As James Baldwin has pointed out, African-Americans are the only race of people (save for Native Americans) to be conceived in America.  And, at the time he was writing his seminal essays, the United States was the only nation besides South Africa that had a legal definition for black people--and used it to subjugate them.

I believe, as some black historians and writers believe, that the arrival of slaves (even if they weren't the first) on this date 400 years ago marks the real beginning of American (or at least US) history.  For one thing, it marked the beginning of European subjugation of a land and its people, which would not have been possible (at least under the conditions that prevailed) without the forced labor of black people.  The wealth of this country was built, literally, on the backs of Africans, even in those parts of the country where there weren't plantations and slavery ended before the Emancipation Proclamation.

What is commonly forgotten is that during our Civil War, there were large pro-Confederate contagions in some northern cities.  In fact, New York, which then consisted only of the island of Manhattan, was a bastion of Dixie sentiment, as many of the city's bankers and merchants had ties to the cotton- and tobacco-growing industries of the South.  (In contrast, Brooklyn, which was then an independent city and didn't have the same ties to plantation owners--and where freed and runaway slaves settled in Weeksville and other communities--was staunchly pro-Union.) 

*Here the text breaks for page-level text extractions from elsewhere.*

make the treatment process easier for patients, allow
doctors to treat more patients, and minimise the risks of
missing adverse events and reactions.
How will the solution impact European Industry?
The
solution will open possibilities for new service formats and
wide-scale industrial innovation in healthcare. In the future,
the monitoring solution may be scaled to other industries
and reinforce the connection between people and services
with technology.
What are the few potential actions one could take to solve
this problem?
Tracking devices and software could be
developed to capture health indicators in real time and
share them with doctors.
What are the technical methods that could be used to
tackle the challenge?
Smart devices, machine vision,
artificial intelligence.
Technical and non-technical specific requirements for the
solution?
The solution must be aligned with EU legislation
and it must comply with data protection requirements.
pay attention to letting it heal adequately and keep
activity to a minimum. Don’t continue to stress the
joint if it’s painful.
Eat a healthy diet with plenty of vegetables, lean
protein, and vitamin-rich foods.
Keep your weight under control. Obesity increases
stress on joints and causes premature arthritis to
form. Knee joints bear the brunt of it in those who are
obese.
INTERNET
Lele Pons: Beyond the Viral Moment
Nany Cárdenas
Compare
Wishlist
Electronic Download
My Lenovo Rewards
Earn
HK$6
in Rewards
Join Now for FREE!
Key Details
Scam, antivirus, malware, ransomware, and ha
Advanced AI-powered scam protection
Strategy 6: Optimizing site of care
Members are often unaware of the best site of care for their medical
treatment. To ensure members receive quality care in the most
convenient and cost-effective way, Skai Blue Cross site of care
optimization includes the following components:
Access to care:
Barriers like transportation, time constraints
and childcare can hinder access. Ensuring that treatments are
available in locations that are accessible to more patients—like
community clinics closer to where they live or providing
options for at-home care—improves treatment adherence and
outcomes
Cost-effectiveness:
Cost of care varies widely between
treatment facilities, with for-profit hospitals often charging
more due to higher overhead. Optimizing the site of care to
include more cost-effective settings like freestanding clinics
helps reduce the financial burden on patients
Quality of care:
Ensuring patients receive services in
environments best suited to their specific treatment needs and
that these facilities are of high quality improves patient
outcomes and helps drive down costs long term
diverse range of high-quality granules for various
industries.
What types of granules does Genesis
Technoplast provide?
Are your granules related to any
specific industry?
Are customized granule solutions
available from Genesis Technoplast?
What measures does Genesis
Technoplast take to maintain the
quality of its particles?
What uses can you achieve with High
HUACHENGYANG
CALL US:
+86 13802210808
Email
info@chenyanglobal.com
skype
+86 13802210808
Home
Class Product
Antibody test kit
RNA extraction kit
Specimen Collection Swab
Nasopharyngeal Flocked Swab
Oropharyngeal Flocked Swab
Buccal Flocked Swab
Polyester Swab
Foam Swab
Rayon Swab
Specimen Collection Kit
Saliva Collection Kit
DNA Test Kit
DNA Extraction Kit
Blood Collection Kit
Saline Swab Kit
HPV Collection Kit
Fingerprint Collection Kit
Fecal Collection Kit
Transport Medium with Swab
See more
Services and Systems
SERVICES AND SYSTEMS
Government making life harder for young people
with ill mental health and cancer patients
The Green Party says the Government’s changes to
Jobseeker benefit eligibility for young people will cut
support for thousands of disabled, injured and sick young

So, no matter where one was at the time of the Civil War--or long afterward--its economy was, in some way or another, a product of slavery.  Everyone in this country is a beneficiary, in some way or another.  I include myself:  My grandparents, as poor as they were, still had more rights in this country than any African (or Native American) had the day they arrived in a port built, at least in part, by the labor of those people who had no freedom--and the profits of those who traded them, or traded with plantation owners, merchants and others whose prosperity built by them.

Of course, it wasn't just our economy that "benefited" from slavery.  The terrible experiences endured by slaves--and their children who were "freed"--were the raw material of some of the greatest art this country has produced.  I am talking, of course, about works by writers like Baldwin and Toni Morrison, but also jazz--the only truly American musical genre besides country and western--which has influenced all of the music, everywhere in the world, that's come along since.



And, finally, it's hard not to think that the "generational trauma" and prejudice experienced by the descendants of slaves motivated some of the greatest athletes this country has turned out.  Forget about "some of":  I am willing to say that the four greatest athletes to come from the United States are Muhammad Ali, Serena Williams, Jackie Robinson and, of course, "Major" Taylor, the incomparable cyclist who became the first African-American champion in any sport.  

The country in which I was born and have spent most of my life owes, I believe,  much more to what took place on this date 400 years ago than most people realize--or I was taught in school.